I picked up books, looked them over, and got a surprise. Under other circumstances, I might have dismissed the volumes as superstitious bullshit, meaningless as a supermarket horoscope or an issue of the
Weekly World News,
but they were a little more unsettling if you happened to come across them in the home of a suspected homicidal maniac with weird lizards crawling around outside. Still, I tried to look as if I were simply curious.
“Dead Gods. Inhabitants of the Crooked Hours.
Something in French, I think, with what looks like a half man, half jellyfish stamped on the cover. What is all this stuff, anyway?”
He shrugged. That was vaguely unnerving, too, because one shoulder hitched higher than the other. “Mythology. History. Philosophy.”
Against my better judgment, I gave in to the urge to push him at least a little. Grinning like I was kidding, I asked, “Not devil worship?”
He sneered. “Are you religious?”
“Not me.” Which was true, give or take that higher power the program tells us to trust. “But I imagine you’ve got some Baptist and Pentecostal neighbors who’d be upset if they saw these. They’d figure you practice black magic and perform human sacrifices.”
He eyed me for a moment, maybe trying to decide just what, if anything, my reference to murder actually
meant. I kept on doing my best to seem like I was just making conversation.
Eventually he said, “I know. That’s why I keep my interests to myself.”
“So,
are
these books about black magic?”
“If you’re talking about something connected to Satanism and Christianity, no. But since ancient times, a few people have held a view of the universe completely unrelated to any of the major world religions.”
“You mean, they believed in different gods.”
“Partly. Some that lived in outer space or inside our own brains. One hibernating at the bottom of the ocean.” He smiled. “A dragon king to rule over cold-blooded creatures and all the things that crawl.”
That last example startled me. I hoped he hadn’t noticed. “And I guess people prayed to those gods just like the Baptists and Pentecostals pray to theirs.”
“And got the same answer: none.”
“Not that I believe in this stuff or anything, but do you know that for sure?”
“Well, let me put it this way. If you were to study enough of this material, if it really got inside your head, you might find yourself tempted to experiment, at least in a harmless, half-assed kind of way.”
“And then, when nothing happened, you’d know the ‘dead gods’ aren’t real.”
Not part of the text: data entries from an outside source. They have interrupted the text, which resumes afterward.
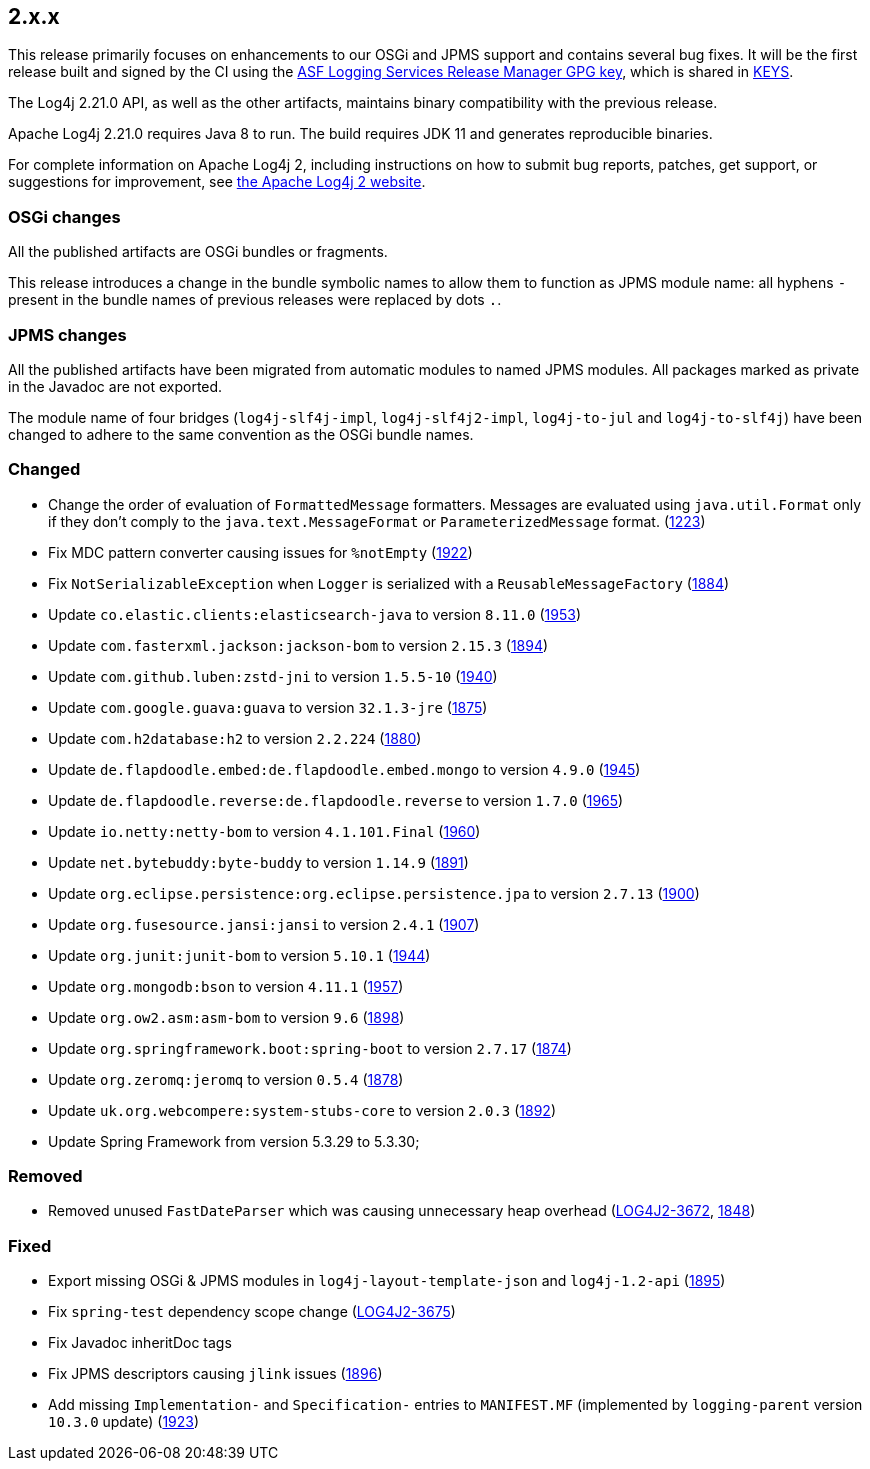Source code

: ////
    Licensed to the Apache Software Foundation (ASF) under one or more
    contributor license agreements.  See the NOTICE file distributed with
    this work for additional information regarding copyright ownership.
    The ASF licenses this file to You under the Apache License, Version 2.0
    (the "License"); you may not use this file except in compliance with
    the License.  You may obtain a copy of the License at

         https://www.apache.org/licenses/LICENSE-2.0

    Unless required by applicable law or agreed to in writing, software
    distributed under the License is distributed on an "AS IS" BASIS,
    WITHOUT WARRANTIES OR CONDITIONS OF ANY KIND, either express or implied.
    See the License for the specific language governing permissions and
    limitations under the License.
////

[#release-notes-2-x-x]
== 2.x.x



This release primarily focuses on enhancements to our OSGi and JPMS support and contains several bug fixes.
It will be the first release built and signed by the CI using the https://keyserver.ubuntu.com/pks/lookup?search=077E8893A6DCC33DD4A4D5B256E73BA9A0B592D0&op=index[ASF Logging Services Release Manager GPG key], which is shared in https://www.apache.org/dist/logging/KEYS[KEYS].

The Log4j 2.21.0 API, as well as the other artifacts, maintains binary compatibility with the previous release.

Apache Log4j 2.21.0 requires Java 8 to run.
The build requires JDK 11 and generates reproducible binaries.

For complete information on Apache Log4j 2, including instructions on how to submit bug reports, patches, get support, or suggestions for improvement, see http://logging.apache.org/log4j/2.x/[the Apache Log4j 2 website].

=== OSGi changes

All the published artifacts are OSGi bundles or fragments.

This release introduces a change in the bundle symbolic names to allow them to function as JPMS module name: all hyphens `-` present in the bundle names of previous releases were replaced by dots `.`.

=== JPMS changes

All the published artifacts have been migrated from automatic modules to named JPMS modules.
All packages marked as private in the Javadoc are not exported.

The module name of four bridges (`log4j-slf4j-impl`, `log4j-slf4j2-impl`, `log4j-to-jul` and `log4j-to-slf4j`) have been changed to adhere to the same convention as the OSGi bundle names.


=== Changed

* Change the order of evaluation of `FormattedMessage` formatters. Messages are evaluated using `java.util.Format` only if they don't comply to the `java.text.MessageFormat` or `ParameterizedMessage` format. (https://github.com/apache/logging-log4j2/issues/1223[1223])
* Fix MDC pattern converter causing issues for `%notEmpty` (https://github.com/apache/logging-log4j2/issues/1922[1922])
* Fix `NotSerializableException` when `Logger` is serialized with a `ReusableMessageFactory` (https://github.com/apache/logging-log4j2/issues/1884[1884])
* Update `co.elastic.clients:elasticsearch-java` to version `8.11.0` (https://github.com/apache/logging-log4j2/pull/1953[1953])
* Update `com.fasterxml.jackson:jackson-bom` to version `2.15.3` (https://github.com/apache/logging-log4j2/pull/1894[1894])
* Update `com.github.luben:zstd-jni` to version `1.5.5-10` (https://github.com/apache/logging-log4j2/pull/1940[1940])
* Update `com.google.guava:guava` to version `32.1.3-jre` (https://github.com/apache/logging-log4j2/pull/1875[1875])
* Update `com.h2database:h2` to version `2.2.224` (https://github.com/apache/logging-log4j2/pull/1880[1880])
* Update `de.flapdoodle.embed:de.flapdoodle.embed.mongo` to version `4.9.0` (https://github.com/apache/logging-log4j2/pull/1945[1945])
* Update `de.flapdoodle.reverse:de.flapdoodle.reverse` to version `1.7.0` (https://github.com/apache/logging-log4j2/pull/1965[1965])
* Update `io.netty:netty-bom` to version `4.1.101.Final` (https://github.com/apache/logging-log4j2/pull/1960[1960])
* Update `net.bytebuddy:byte-buddy` to version `1.14.9` (https://github.com/apache/logging-log4j2/pull/1891[1891])
* Update `org.eclipse.persistence:org.eclipse.persistence.jpa` to version `2.7.13` (https://github.com/apache/logging-log4j2/pull/1900[1900])
* Update `org.fusesource.jansi:jansi` to version `2.4.1` (https://github.com/apache/logging-log4j2/pull/1907[1907])
* Update `org.junit:junit-bom` to version `5.10.1` (https://github.com/apache/logging-log4j2/pull/1944[1944])
* Update `org.mongodb:bson` to version `4.11.1` (https://github.com/apache/logging-log4j2/pull/1957[1957])
* Update `org.ow2.asm:asm-bom` to version `9.6` (https://github.com/apache/logging-log4j2/pull/1898[1898])
* Update `org.springframework.boot:spring-boot` to version `2.7.17` (https://github.com/apache/logging-log4j2/pull/1874[1874])
* Update `org.zeromq:jeromq` to version `0.5.4` (https://github.com/apache/logging-log4j2/pull/1878[1878])
* Update `uk.org.webcompere:system-stubs-core` to version `2.0.3` (https://github.com/apache/logging-log4j2/pull/1892[1892])
* Update Spring Framework from version 5.3.29 to 5.3.30;

=== Removed

* Removed unused `FastDateParser` which was causing unnecessary heap overhead (https://issues.apache.org/jira/browse/LOG4J2-3672[LOG4J2-3672], https://github.com/apache/logging-log4j2/pull/1848[1848])

=== Fixed

* Export missing OSGi & JPMS modules in `log4j-layout-template-json` and `log4j-1.2-api` (https://github.com/apache/logging-log4j2/issues/1895[1895])
* Fix `spring-test` dependency scope change (https://issues.apache.org/jira/browse/LOG4J2-3675[LOG4J2-3675])
* Fix Javadoc inheritDoc tags
* Fix JPMS descriptors causing `jlink` issues (https://github.com/apache/logging-log4j2/issues/1896[1896])
* Add missing `Implementation-` and `Specification-` entries to `MANIFEST.MF` (implemented by `logging-parent` version `10.3.0` update) (https://github.com/apache/logging-log4j2/issues/1923[1923])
“Right. Although the true believers always had excuses for when the magic didn’t work. The worshiper didn’t have enough willpower or didn’t perform the ritual with the necessary precision to break through the wall between realities.”
“I suppose that would have to be a pretty thick wall.”
“So they say.” His smile widened. “That’s why a Dutch
cultist named Gansevoort recommended working magic during huge storms. Supposedly, the violent weather helped break open the barriers.”